THE DATA -
=== Begin Enclosure ===

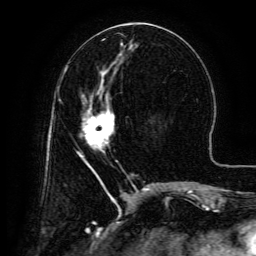
Breast MRI (dynamic contrast-enhanced), one axial slice; slice 58 of 134 in the series (ordered by position); cropped to one breast; dynamic contrast-enhanced series, time point 2 of 6 at this slice position (early post-contrast); 3 T; TE 4.8 ms, TR 9.1 ms; 1.2 mm slice thickness; 256 × 256 image matrix, field of view 180 × 180 mm. Female patient.
Outlined on this slice (semi-automatic segmentation, software-assisted and operator-edited):
- enhancing-tissue mask used for the functional tumour volume (all voxels passing the contrast-enhancement thresholds inside the analysis volume; usually the tumour): bounding box <82,95,114,165> (left, top, right, bottom; pixels)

=== End Enclosure ===

WORK TASK - What the answer needs is every line from the data above with "contrast" in it.

WRITTEN SOLUTION -
Breast MRI (dynamic contrast-enhanced), one axial slice; slice 58 of 134 in the series (ordered by position); cropped to one breast; dynamic contrast-enhanced series, time point 2 of 6 at this slice position (early post-contrast); 3 T; TE 4.8 ms, TR 9.1 ms; 1.2 mm slice thickness; 256 × 256 image matrix, field of view 180 × 180 mm. Female patient.
- enhancing-tissue mask used for the functional tumour volume (all voxels passing the contrast-enhancement thresholds inside the analysis volume; usually the tumour): bounding box <82,95,114,165> (left, top, right, bottom; pixels)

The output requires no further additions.